The Educated Person Chapter 1
Five essential questions this semester • Who is the educated person? • What is worth knowing? • What is learning? • What is good teaching? • What is the role of school in society?
Who is the Educated Person? • Varies across cultures and times • Schooled versus Educated • Great knowledge meant having great virtue (Plato) • Greater concern for “good breeding” and wisdom in everyday affairs (John Locke) • “Wide awakeness” and open to experience (Maxine Greene)
What is worth knowing? • Questions about curriculum, the subject matter of education • Perhaps not so much what should we include…as what should we leave out? • How are learning and teaching linked? • The role of school in society… transmissive?, transformative?, compensatory?

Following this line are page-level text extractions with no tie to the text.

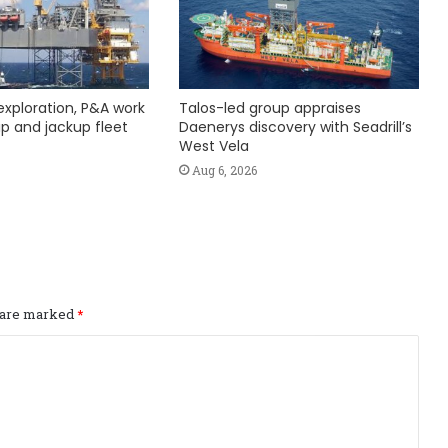
exploration, P&A work
Talos-led group appraises
hip and jackup fleet
Daenerys discovery with Seadrill’s
West Vela
Aug 6, 2026
s are marked
*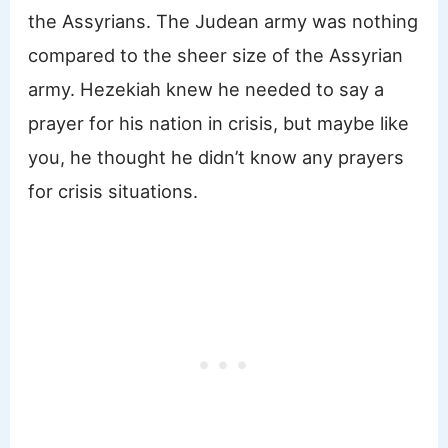
the Assyrians. The Judean army was nothing
compared to the sheer size of the Assyrian
army. Hezekiah knew he needed to say a
prayer for his nation in crisis, but maybe like
you, he thought he didn’t know any prayers
for crisis situations.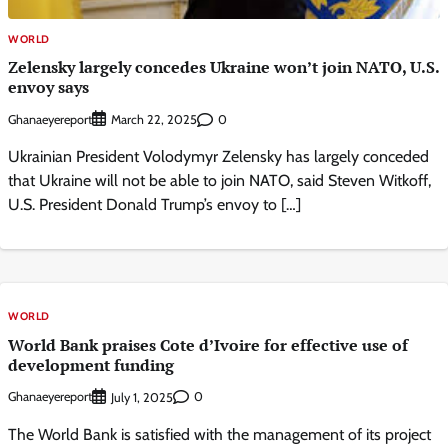
WORLD
Zelensky largely concedes Ukraine won’t join NATO, U.S.
envoy says
Ghanaeyereport
0
March 22, 2025
Ukrainian President Volodymyr Zelensky has largely conceded
that Ukraine will not be able to join NATO, said Steven Witkoff,
U.S. President Donald Trump’s envoy to […]
WORLD
World Bank praises Cote d’Ivoire for effective use of
development funding
Ghanaeyereport
0
July 1, 2025
The World Bank is satisfied with the management of its project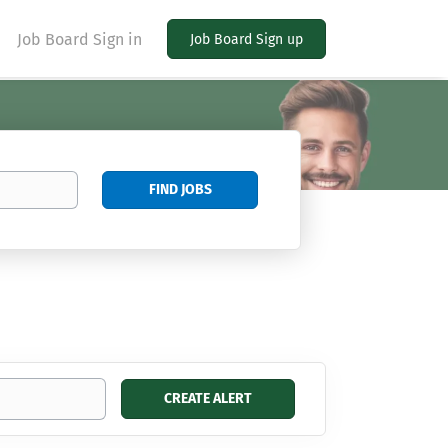
Job Board Sign in
Job Board Sign up
Find
FIND JOBS
Jobs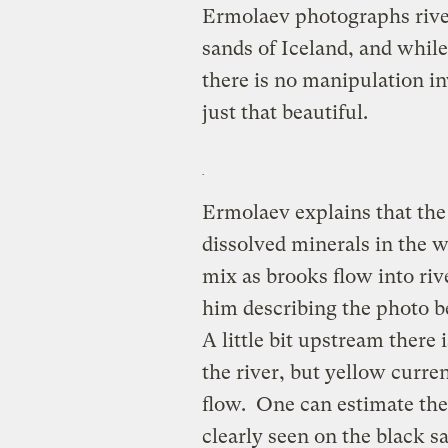
Ermolaev photographs river
sands of Iceland, and while
there is no manipulation in
just that beautiful.
Ermolaev explains that the
dissolved minerals in the w
mix as brooks flow into rive
him describing the photo b
A little bit upstream there
the river, but yellow curre
flow. One can estimate the 
clearly seen on the black san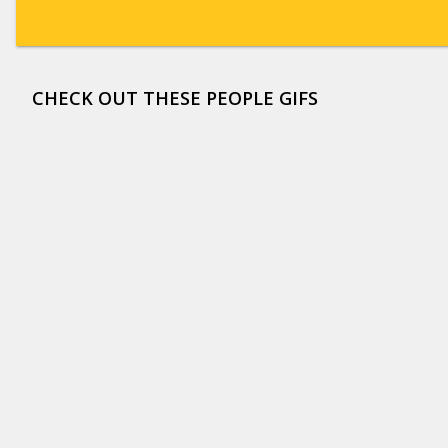
CHECK OUT THESE PEOPLE GIFS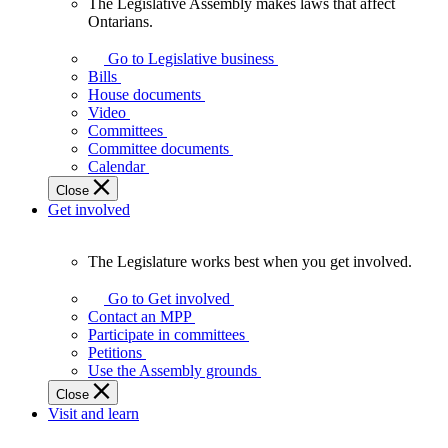
The Legislative Assembly makes laws that affect
The
Ontarians.
Legislative
Assembly
Go to Legislative business
makes
Bills
laws
House documents
that
Video
affect
Committees
Ontarians.
Committee documents
Calendar
Close
Get involved
The Legislature works best when you get involved.
The
Legislature
Go to Get involved
works
Contact an MPP
best
Participate in committees
when
Petitions
you
Use the Assembly grounds
get
Close
involved.
Visit and learn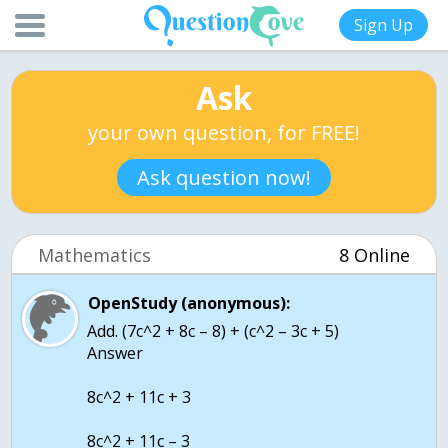
Sign Up
Ask
your own question, for FREE!
Ask question now!
Mathematics
8 Online
OpenStudy (anonymous):
Add. (7c^2 + 8c – 8) + (c^2 – 3c + 5)
Answer
8c^2 + 11c + 3
8c^2 + 11c – 3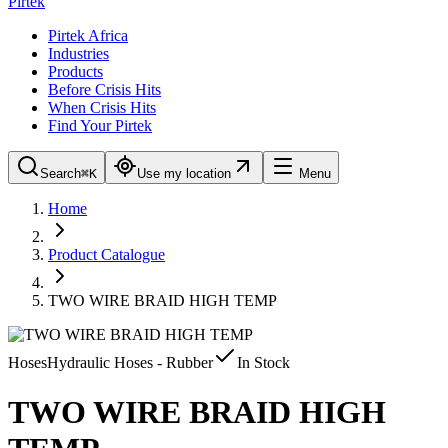
Pirtek
Pirtek Africa
Industries
Products
Before Crisis Hits
When Crisis Hits
Find Your Pirtek
Search
⌘K
Use my location
Menu
Home
Product Catalogue
TWO WIRE BRAID HIGH TEMP
Hoses
Hydraulic Hoses - Rubber
In Stock
TWO WIRE BRAID HIGH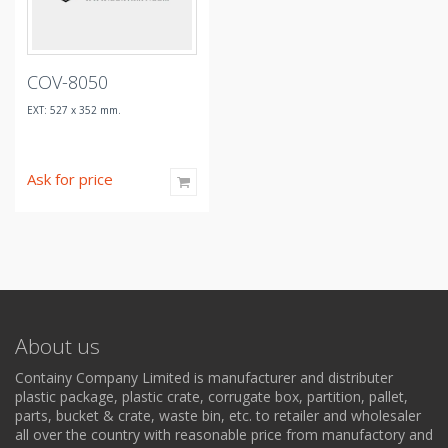
COV-8050
EXT: 527 x 352 mm.
Ask for price
About us
Containy Company Limited is manufacturer and distributer
plastic package, plastic crate, corrugate box, partition, pallet,
parts, bucket & crate, waste bin, etc. to retailer and wholesaler
all over the country with reasonable price from manufactory and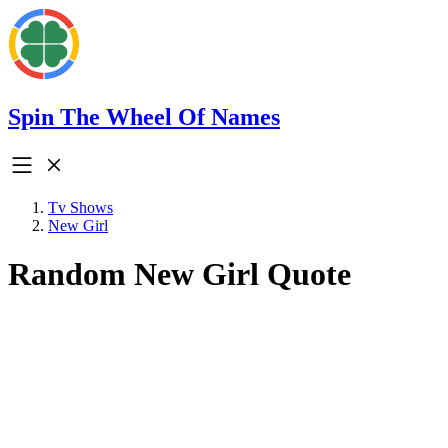
Spin The Wheel Of Names
Tv Shows
New Girl
Random New Girl Quote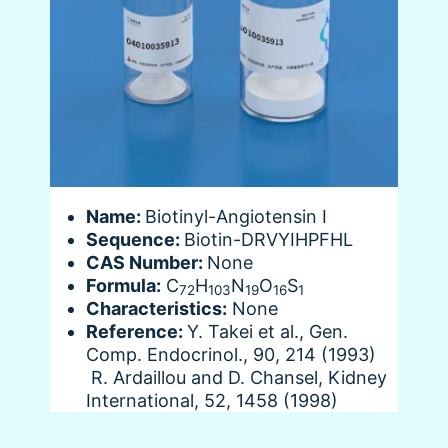
Name:
Biotinyl-Angiotensin I
Sequence:
Biotin-DRVYIHPFHL
CAS Number:
None
Formula:
C
H
N
O
S
72
103
19
16
1
Characteristics:
None
Reference:
Y. Takei et al., Gen.
Comp. Endocrinol., 90, 214 (1993)
R. Ardaillou and D. Chansel, Kidney
International, 52, 1458 (1998)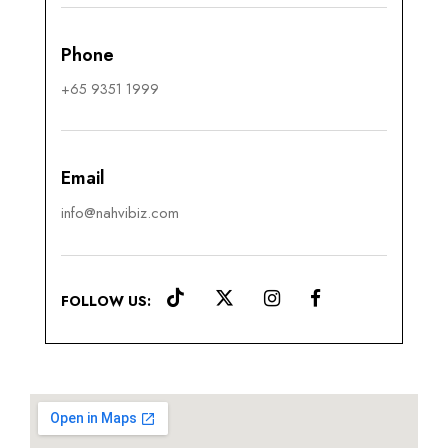
Phone
+65 9351 1999
Email
info@nahvibiz.com
FOLLOW US:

Guiding Principles on the Nature and Purpose of Education • Education is a moral enterprise. • Education is a political enterprise. • Public schools are linked to the social, cultural, and economic conditions of the societies and communities in which they find themselves. • The ultimate aim of public education is the improvement of life on earth for all its people.
Guiding Principles • American schoolchildren benefit from the increasingly rich cultural and linguistic variety in their classrooms. • Knowledge is socially constructed. • Teaching and learning are reciprocal and interdependent processes. • Teaching and learning are also independent processes.
Guiding Principles • Teaching strategies and materials are less important to good teaching than the teacher himself/herself. • The hidden curriculum is as much, if not more, important to children’s futures as the stated, written curriculum. • Teachers are agents of personal and social change. • Teaching is the noblest of professions.